▸ **TASK**
Can you reproduce word for word the lines of the listing below, starting with the line that contains "family: Icteridae" and running through the end of the listing, inclusive?

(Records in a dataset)
■ ■ ■ ■
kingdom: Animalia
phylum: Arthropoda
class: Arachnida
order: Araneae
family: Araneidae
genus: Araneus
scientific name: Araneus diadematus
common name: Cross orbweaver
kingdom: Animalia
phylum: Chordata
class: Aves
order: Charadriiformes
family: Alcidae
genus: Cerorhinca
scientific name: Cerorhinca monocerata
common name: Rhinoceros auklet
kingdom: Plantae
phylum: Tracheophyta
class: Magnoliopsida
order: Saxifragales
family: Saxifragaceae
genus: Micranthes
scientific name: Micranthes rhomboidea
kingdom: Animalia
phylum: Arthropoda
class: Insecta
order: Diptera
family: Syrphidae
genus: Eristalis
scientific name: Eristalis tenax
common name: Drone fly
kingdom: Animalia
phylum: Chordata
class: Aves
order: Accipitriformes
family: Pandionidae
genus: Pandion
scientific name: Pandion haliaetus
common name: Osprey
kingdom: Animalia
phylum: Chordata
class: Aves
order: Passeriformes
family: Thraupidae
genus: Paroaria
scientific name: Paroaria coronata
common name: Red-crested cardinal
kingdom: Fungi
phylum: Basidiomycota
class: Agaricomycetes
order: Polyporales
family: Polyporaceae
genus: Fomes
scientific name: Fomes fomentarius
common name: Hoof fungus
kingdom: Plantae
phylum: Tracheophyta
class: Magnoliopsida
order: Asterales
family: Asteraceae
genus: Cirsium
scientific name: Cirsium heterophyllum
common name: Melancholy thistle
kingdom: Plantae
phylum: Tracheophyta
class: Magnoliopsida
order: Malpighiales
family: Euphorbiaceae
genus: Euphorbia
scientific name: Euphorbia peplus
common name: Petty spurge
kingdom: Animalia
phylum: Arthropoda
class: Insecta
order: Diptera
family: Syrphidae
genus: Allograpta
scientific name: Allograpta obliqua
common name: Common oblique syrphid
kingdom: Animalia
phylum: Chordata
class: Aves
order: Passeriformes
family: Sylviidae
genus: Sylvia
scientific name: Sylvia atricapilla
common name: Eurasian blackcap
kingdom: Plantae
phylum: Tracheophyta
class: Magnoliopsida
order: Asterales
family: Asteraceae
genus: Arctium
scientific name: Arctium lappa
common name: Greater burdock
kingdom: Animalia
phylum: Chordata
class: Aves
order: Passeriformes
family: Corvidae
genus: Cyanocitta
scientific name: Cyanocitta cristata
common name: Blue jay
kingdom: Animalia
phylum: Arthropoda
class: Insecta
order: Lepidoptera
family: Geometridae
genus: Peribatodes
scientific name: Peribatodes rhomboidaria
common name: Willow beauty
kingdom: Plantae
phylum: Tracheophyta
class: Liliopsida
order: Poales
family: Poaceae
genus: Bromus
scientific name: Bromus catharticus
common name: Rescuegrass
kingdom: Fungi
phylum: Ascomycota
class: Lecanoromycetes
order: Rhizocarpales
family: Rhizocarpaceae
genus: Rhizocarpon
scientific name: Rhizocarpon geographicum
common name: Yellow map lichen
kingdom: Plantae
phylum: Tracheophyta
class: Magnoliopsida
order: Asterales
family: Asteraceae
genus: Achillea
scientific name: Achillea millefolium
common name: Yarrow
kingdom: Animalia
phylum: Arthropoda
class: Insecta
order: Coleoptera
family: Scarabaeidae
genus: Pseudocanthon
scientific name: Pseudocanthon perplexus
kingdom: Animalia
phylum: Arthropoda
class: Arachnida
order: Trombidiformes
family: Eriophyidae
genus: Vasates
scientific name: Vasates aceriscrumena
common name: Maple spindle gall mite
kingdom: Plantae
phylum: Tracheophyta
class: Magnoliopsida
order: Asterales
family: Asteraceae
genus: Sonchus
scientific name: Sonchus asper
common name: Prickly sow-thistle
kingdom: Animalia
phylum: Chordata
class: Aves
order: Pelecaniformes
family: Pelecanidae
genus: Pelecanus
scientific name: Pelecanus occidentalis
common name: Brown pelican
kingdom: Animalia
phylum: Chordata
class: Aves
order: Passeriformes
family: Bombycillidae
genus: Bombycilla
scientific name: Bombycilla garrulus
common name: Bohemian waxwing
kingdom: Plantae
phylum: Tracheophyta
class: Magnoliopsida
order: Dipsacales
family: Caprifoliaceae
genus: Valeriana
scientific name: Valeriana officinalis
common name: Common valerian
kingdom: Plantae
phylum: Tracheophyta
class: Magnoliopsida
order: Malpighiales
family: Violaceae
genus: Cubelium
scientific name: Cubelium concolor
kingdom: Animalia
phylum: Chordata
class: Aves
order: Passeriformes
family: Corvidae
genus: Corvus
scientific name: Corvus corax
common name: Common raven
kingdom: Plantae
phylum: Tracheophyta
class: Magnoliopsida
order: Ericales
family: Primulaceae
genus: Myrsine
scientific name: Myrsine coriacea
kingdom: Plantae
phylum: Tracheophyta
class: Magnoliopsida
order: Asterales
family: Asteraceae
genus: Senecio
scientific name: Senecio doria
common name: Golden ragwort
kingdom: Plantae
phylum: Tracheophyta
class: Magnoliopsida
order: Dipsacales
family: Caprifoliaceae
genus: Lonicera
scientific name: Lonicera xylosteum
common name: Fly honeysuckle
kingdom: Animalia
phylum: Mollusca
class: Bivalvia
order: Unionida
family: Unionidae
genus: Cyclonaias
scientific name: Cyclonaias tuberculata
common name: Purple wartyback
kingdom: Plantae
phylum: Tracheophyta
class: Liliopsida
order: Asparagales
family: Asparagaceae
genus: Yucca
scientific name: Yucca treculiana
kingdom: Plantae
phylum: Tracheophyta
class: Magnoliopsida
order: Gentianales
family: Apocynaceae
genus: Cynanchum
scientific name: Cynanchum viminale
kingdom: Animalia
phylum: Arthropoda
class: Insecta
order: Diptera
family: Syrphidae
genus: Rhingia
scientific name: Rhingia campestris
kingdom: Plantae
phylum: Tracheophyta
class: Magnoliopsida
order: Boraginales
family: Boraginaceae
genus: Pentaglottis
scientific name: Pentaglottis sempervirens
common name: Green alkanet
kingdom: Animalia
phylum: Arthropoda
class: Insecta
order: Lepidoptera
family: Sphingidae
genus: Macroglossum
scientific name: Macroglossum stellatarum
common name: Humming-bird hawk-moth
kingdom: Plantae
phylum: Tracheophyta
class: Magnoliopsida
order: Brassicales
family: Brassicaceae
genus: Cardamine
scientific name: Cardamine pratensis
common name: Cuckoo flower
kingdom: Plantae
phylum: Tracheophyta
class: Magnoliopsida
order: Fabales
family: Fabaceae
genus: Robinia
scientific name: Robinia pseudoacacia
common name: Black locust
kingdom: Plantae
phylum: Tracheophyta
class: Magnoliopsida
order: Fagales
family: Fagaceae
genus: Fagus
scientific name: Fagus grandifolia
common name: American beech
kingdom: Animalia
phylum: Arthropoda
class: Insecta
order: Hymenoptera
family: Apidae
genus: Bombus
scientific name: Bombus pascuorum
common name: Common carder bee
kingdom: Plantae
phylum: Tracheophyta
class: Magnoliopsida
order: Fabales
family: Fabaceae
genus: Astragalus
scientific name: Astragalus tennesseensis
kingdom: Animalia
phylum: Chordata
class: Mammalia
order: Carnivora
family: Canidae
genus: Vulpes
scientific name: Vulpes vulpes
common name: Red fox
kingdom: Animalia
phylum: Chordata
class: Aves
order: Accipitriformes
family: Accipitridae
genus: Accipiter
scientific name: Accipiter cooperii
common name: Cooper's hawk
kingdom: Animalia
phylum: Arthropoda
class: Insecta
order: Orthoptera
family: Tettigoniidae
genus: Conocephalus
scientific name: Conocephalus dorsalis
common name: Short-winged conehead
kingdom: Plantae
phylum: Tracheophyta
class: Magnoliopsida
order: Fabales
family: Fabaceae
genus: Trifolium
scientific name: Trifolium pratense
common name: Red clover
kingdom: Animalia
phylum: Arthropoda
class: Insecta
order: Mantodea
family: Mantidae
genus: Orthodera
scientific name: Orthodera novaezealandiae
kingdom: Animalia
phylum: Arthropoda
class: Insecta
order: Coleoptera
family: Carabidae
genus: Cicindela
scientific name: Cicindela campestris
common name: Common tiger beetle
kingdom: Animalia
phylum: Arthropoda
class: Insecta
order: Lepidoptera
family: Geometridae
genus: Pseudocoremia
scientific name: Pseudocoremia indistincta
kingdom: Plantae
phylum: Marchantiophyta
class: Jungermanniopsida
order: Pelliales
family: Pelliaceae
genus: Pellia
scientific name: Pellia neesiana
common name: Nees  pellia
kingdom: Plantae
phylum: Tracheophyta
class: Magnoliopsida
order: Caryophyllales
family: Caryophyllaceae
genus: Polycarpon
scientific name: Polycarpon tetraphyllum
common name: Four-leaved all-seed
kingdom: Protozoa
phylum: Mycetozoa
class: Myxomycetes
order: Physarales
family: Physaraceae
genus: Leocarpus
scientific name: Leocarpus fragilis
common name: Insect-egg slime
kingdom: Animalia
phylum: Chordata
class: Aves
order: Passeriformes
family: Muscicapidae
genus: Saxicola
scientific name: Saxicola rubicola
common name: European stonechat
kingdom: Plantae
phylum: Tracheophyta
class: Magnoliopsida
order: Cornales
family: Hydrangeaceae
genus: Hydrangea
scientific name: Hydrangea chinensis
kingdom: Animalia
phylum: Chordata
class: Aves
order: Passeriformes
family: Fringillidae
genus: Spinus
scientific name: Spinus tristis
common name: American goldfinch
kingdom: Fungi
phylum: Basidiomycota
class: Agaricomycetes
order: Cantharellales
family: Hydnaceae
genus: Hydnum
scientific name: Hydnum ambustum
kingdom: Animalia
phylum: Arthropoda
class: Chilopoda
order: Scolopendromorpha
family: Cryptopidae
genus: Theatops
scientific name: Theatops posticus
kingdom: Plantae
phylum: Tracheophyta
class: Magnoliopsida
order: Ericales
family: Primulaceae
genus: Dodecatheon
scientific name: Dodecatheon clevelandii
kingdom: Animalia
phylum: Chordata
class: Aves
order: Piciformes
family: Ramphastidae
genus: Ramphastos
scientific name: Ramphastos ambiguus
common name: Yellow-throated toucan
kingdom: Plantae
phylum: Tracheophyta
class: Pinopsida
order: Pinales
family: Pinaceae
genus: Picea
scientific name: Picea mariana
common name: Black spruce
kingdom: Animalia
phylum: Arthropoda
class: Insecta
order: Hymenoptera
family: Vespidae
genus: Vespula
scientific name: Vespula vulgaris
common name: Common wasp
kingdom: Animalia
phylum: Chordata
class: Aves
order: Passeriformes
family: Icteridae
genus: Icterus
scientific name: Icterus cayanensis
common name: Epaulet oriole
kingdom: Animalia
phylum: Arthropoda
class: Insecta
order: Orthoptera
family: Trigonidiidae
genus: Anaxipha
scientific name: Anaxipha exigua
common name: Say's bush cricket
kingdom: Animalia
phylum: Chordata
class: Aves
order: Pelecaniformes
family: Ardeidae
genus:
■ ■ ■ ■
▸ **TASK RESPONSE**
family: Icteridae
genus: Icterus
scientific name: Icterus cayanensis
common name: Epaulet oriole
kingdom: Animalia
phylum: Arthropoda
class: Insecta
order: Orthoptera
family: Trigonidiidae
genus: Anaxipha
scientific name: Anaxipha exigua
common name: Say's bush cricket
kingdom: Animalia
phylum: Chordata
class: Aves
order: Pelecaniformes
family: Ardeidae
genus:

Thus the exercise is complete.